Мы с Фомой, неискренние перед партией, оказались вдруг ей по-сыновьи дороги. А с искренним блудным сыном надо было как-то поступать, слишком далеко зашел в откровениях, уж больно много на себя наговорил.
На меня и Лямкина стали смотреть, как на мелких шельмецов, от которых никуда не денешься, но которые — в силу новой установки: не судить обычным судом, а только партийным — оказались со своей изворотливостью даже выгодны. Значит, нету в рядах советской журналистики никакой крамолы, никакого обширного заговора, подручные, как всегда, на верном пути. А за дружбу с кем попало накажем! Печенки отобьем, будут помнить. Но атмосферу единства и все более грандиозного ликования мы не испортили.
И перед самым финальным свистком, когда этот матч должен был завершиться, мы успокоились. Старая партийная черепаха с вывалившимися из орбит глазами, следами базедовой болезни, сказала мне, измученному, в напутствие перед встречей с Главным Жрецом:
— Не волнуйтесь, я думаю, все будет хорошо! — и подобие улыбки коснулось ее морщинистого лица.
Я подумал с благодарностью: «Боже мой, старый и больной человек, ей, наверное, сто лет, а она все на службе» — и решил: «Не исключат».
Но если меня не исключат, то Фому и подавно. А для тревоги были основания. Рема Горбинского исключили из партии. Его мотало из края в край, как матроса на палубе, он то говорил: «Вас не поддерживает народ!» — и слышал в ответ: «Как не поддерживает? За нас голосует 99,9 процентов», — то признавал ошибки, просил оставить в партии, написал Главному Жрецу покаянное письмо, напомнил об отце, друге Ленина. Наконец, наступил час развязки. Надев светлый костюм, Рем пошел на последний бой. Я с Лямкиным и присоединившийся к нам Пальм ждали его у подъезда на площади Ногина. Рем вышел и сказал: «Исключили!» — и все вместе мы направились по Китайскому проезду вниз к набережной Москвы-реки.
Через несколько дней настал наш черед. Расслабленный партдамой, ее «все будет хорошо», я получил первый вопрос:
— Почему вы встречались с Горбинским, исключенным из партии?
Я ответил:
— Я не знал, что его исключат.
Такая логика не подействовала, а только разозлила, за длинным столом зашумели.
Я смотрел им в глаза и не видел обещанного понимания, все складывалось совсем не хорошо. Мне дали слово.
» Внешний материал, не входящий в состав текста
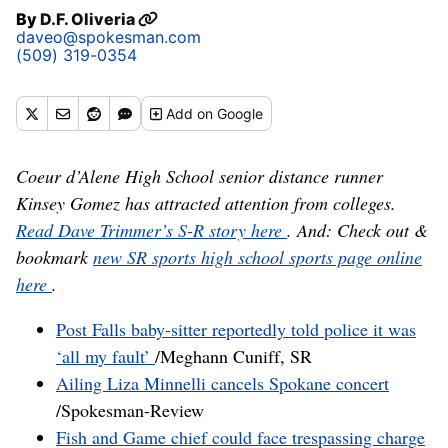
By
D.F. Oliveria
daveo@spokesman.com
(509) 319-0354
Add
on Google
Coeur d’Alene High School senior distance runner
Kinsey Gomez has attracted attention from colleges.
Read Dave Trimmer’s S-R story here
. And: Check out &
bookmark
new SR sports high school sports page online
here
.
Post Falls baby-sitter reportedly told police it was
‘all my fault’
/Meghann Cuniff, SR
Ailing Liza Minnelli cancels Spokane concert
/Spokesman-Review
Fish and Game chief could face trespassing charge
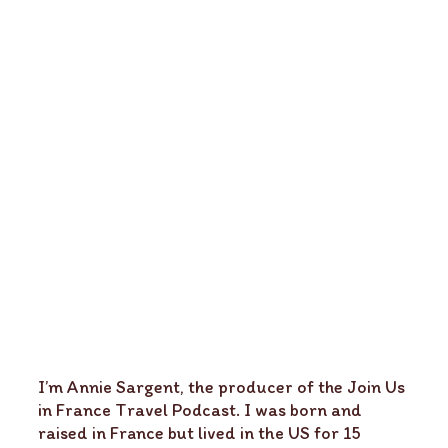
I’m Annie Sargent, the producer of the Join Us
in France Travel Podcast. I was born and
raised in France but lived in the US for 15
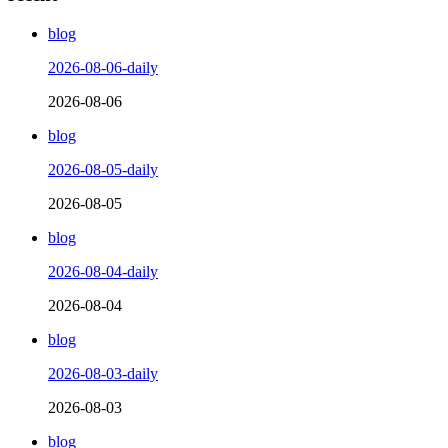
blog
2026-08-06-daily
2026-08-06
blog
2026-08-05-daily
2026-08-05
blog
2026-08-04-daily
2026-08-04
blog
2026-08-03-daily
2026-08-03
blog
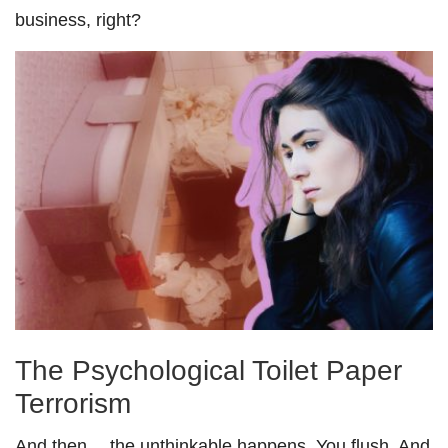
business, right?
The Psychological Toilet Paper
Terrorism
And then… the unthinkable happens. You flush. And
Я, конечно, подготовил свою речь. В конце концов, я ни словом, ни делом не опозорил партию, если иметь в виду ту партию, в которую поверил когда-то мой отец, бомбардир-наводчик в первую империалистическую, примкнувший к большевикам еще в феврале семнадцатого. А разве моя сибирская стройка, где я монтажником вступил в ряды, кидает на меня тень? Или, может быть, есть претензии к моим статьям? Посещение драматической студии при Доме учителя в студенческие годы не прошло даром, я так разогрел себя по системе Станиславского, мне так стало жаль себя, что скупая мужская слеза скатилась по щеке, и я на мгновенье вздрогнул: «Чего это я?» — да и с кем я в партии: вот с этим грибами, что тут сидят, семеро за столом? И подумал: «Не будет греха, если я промолчу о Солярисе». Иначе эта слепая машина срежет меня, как колосок, уж лучше поморочить им голову.